É essa a tormenta bíblica de Jair
Bolsonaro, com outros tantos fios desencapados a apontar para o presidente. O 7
de Setembro nos moldes planejados lhe é necessário para manter acesa a ideia de
que “os nossos”, como diz o general Augusto Heleno, são o Brasil. Não são, nem
à força. O presidente pode relinchar patriotismo em Uberlândia, decretar a
supremacia de fuzis sobre o feijão, mas nada além de um confronto aberto
consegue apaziguá-lo. Sua linha de atuação segue o catecismo de mandantes a
perigo: levar seus seguidores a também optar pelo desconhecimento. É a tática
do nada perguntar, apenas afirmar. No caso da pandemia, são as perguntas que o
presidente não fez que determinaram a mortandade de brasileiros indefesos. Só
que o “privilégio” de não fazer perguntas é reservado àqueles que disso se
beneficiam, aponta a cientista social britânica Jana Bacevic. “Para os mais
vulneráveis e explorados”, diz ela, “os efeitos da Covid não são um tema
evitável, e sim uma realidade inescapável”.
Com o mundo em emergência de
sustentabilidade da vida, o aquecimento global a gritar na nossa cara, o milhão
de espécies animais a perigo, a contaminação de águas e solos, o êxodo forçado
de massas à deriva, a insegurança alimentar e as desigualdades obscenas da
humanidade — nada disso parece frequentar os medos de Jair Bolsonaro. Seu foco
imediato é o 7 de Setembro, fora ou dentro das quatro linhas da Constituição.

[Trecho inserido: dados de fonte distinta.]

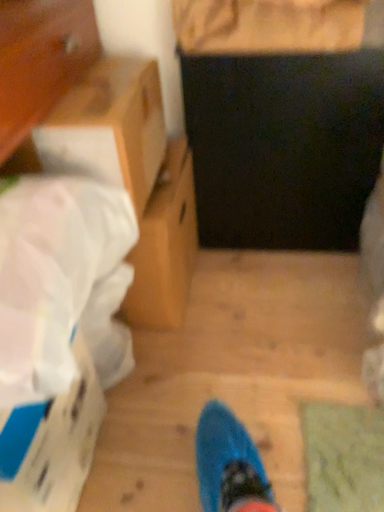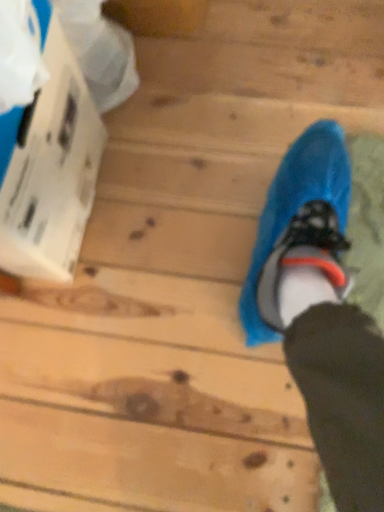
Question: How did the camera likely rotate when shooting the video?

Choices:
 (A) rotated upward
 (B) rotated downward

Answer: (B)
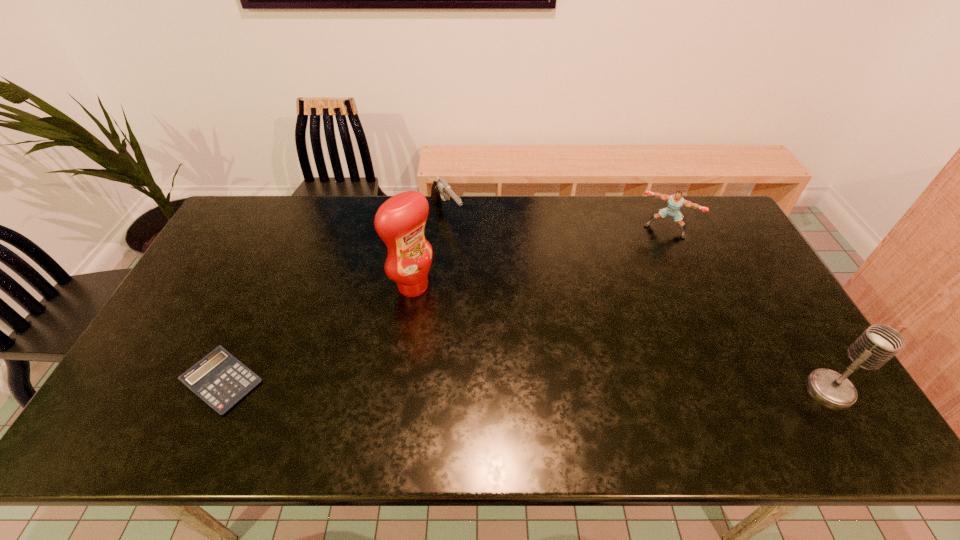
Where is `free space located on the front-facing side of the fourth object from left to right`? free space located on the front-facing side of the fourth object from left to right is located at coordinates (639, 275).

I want to click on vacant space situated on the front-facing side of the fourth object from left to right, so click(636, 284).

Image resolution: width=960 pixels, height=540 pixels. Find the location of `free region located 0.160m on the front-facing side of the fourth object from left to right`. free region located 0.160m on the front-facing side of the fourth object from left to right is located at coordinates (643, 268).

In order to click on vacant point located 0.250m on the label side of the tallest object in this screenshot , I will do `click(492, 345)`.

This screenshot has width=960, height=540. What are the coordinates of `blank area located on the label side of the tallest object` in the screenshot? It's located at (503, 354).

In order to click on free location located 0.110m on the label side of the tallest object in this screenshot , I will do `click(454, 318)`.

The width and height of the screenshot is (960, 540). I want to click on vacant space located at the muzzle of the gun, so click(497, 277).

Locate an element on the screen. vacant space located 0.290m at the muzzle of the gun is located at coordinates (501, 281).

Where is `free point located 0.190m at the muzzle of the gun`? free point located 0.190m at the muzzle of the gun is located at coordinates (484, 262).

You are a GUI agent. You are given a task and a screenshot of the screen. Output one action in this format:
    pyautogui.click(x=<x>, y=<y>)
    Task: Click on the puncher present at the far edge
    
    Given the screenshot: What is the action you would take?
    pyautogui.click(x=675, y=202)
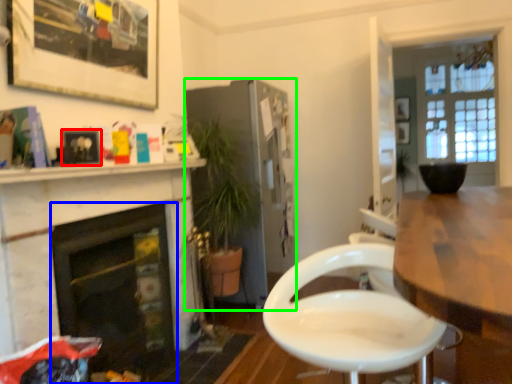
Question: Estimate the real-world distances between objects in this image. Which object is closer to picture frame (highlighted by a red box), fireplace (highlighted by a blue box) or cabinetry (highlighted by a green box)?

Choices:
 (A) fireplace
 (B) cabinetry

Answer: (A)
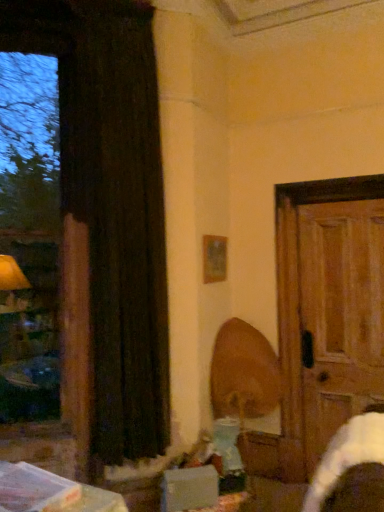
Find the location of `blank space situated above white cardboard box at lower center (from a real-world perspective)`. blank space situated above white cardboard box at lower center (from a real-world perspective) is located at coordinates (187, 468).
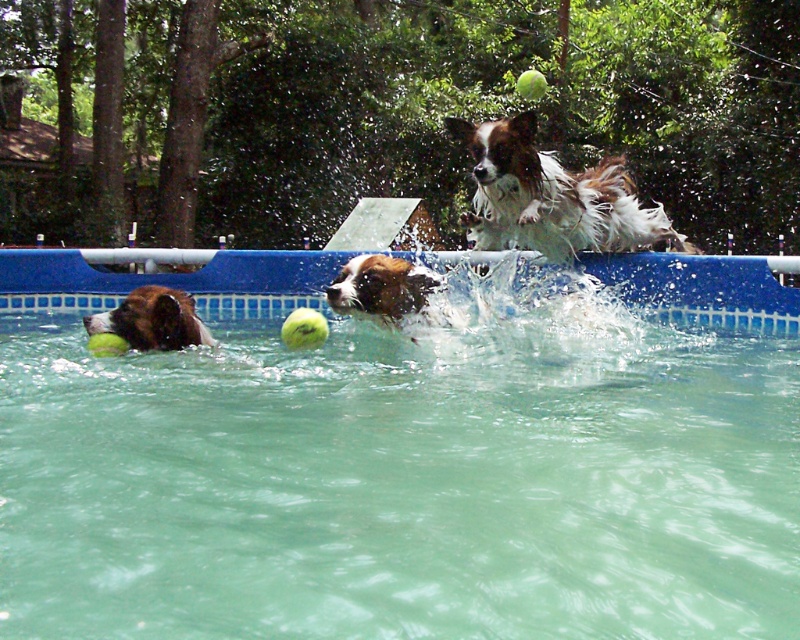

Por via das dúvidas, o Departamento de Estado enviou um alerta a todos os
cidadãos americanos residentes no Brasil para que mantenham low profile na
terça-feira, evitem as áreas de manifestações e mantenham cautela se estiverem
inadvertidamente próximos a protestos —“mesmo manifestações planejadas para ser
pacíficas podem virar confrontos”.
Qualquer pessoa, ensina um grande poeta do
século passado, pode aprender a pensar, a acreditar, a saber; mas nenhum ser
humano pode ser ensinado a sentir. Por quê? Porque sempre que você pensa, ou
crê, ou aprende algo, você é a soma de muitas outras pessoas; no momento de
sentir, você é apenas quem você é. Será que Jair Bolsonaro sabe quem é?